Paying for a TV licence would put some oldsters into poverty, would it?

A useful example of how we get our poverty and inequality statistics entirely wrong here. Yes, this is specific to the UK in details but it is indeed an illustration of a larger problem which affects all such calculations everywhere.

The claim is that if the oldies among us have to pay for a TV licence then this will push some of them into poverty. This isn’t actually true given the measure being used anyway:

Scrapping the free TV licence for over-75s could push 50,000 older people into relative poverty, according to research by the charity Age UK, which is urging the government to pick up the bill of providing BBC services to elderly people.

The broadcaster opened a consultation last year on whether to start charging older people the £150.50-a-year fee, but the charity said such a move could distress many older people, “potentially forcing them to cut back on other essentials such as heating and food in order to remain informed, entertained, stimulated and connected to the world beyond their doorstep”.

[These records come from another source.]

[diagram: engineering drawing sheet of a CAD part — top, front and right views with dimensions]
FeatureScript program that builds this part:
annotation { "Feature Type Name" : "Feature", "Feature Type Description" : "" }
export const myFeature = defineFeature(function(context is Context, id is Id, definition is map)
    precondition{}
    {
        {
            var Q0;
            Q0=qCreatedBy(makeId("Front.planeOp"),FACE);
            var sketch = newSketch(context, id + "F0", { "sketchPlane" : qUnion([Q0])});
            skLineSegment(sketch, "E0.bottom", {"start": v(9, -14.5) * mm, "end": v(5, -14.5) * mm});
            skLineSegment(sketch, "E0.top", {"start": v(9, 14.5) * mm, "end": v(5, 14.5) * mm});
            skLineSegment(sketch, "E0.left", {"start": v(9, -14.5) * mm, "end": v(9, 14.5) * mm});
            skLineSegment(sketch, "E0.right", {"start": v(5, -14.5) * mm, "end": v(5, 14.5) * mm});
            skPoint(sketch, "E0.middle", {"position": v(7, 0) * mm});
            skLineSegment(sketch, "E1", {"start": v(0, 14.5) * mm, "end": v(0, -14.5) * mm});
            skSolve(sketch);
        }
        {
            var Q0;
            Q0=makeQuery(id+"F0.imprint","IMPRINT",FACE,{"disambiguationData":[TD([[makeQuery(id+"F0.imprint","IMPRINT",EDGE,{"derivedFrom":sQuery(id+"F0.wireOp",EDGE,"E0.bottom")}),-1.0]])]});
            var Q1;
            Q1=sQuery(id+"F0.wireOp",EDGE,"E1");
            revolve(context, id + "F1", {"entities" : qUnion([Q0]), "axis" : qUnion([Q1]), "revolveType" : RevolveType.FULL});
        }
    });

Age UK calculated that forcing over-75s to start paying for BBC services could hit disposable incomes and leave tens of thousands of households facing a choice between being able to watch television or being pushed into relative poverty, which is defined as households with less 60% of median household income.

Relative poverty is defined by income, not expenditure.

But that larger problem. Let us accept disposable income as our measure. The TV licence is indeed a tax, so, OK. We’ve the claim that people having to pay it will drive some into that relative poverty. OK. So, where in our measurements of poverty and or inequality is the value of those services which they currently do not have to pay for?

We all gain access to the same medical services at the same price through the National Health Service. This reduces both poverty and inequality substantially. So too free education for all to the age of 18. Even equal access to the road network is an economic leveler. Yet none of these appear in any of our poverty nor inequality statistics.

Which means two things. Firstly, it’s a bit off to claim increased poverty or inequality as a result of withdrawing such things if we’re not equally claiming reduced such by their existence. Secondly, it makes a mockery of the claim that either are up to historical levels, Victorian say. Simply because those equally available services and public goodies mean that we’re not anything like those times at all.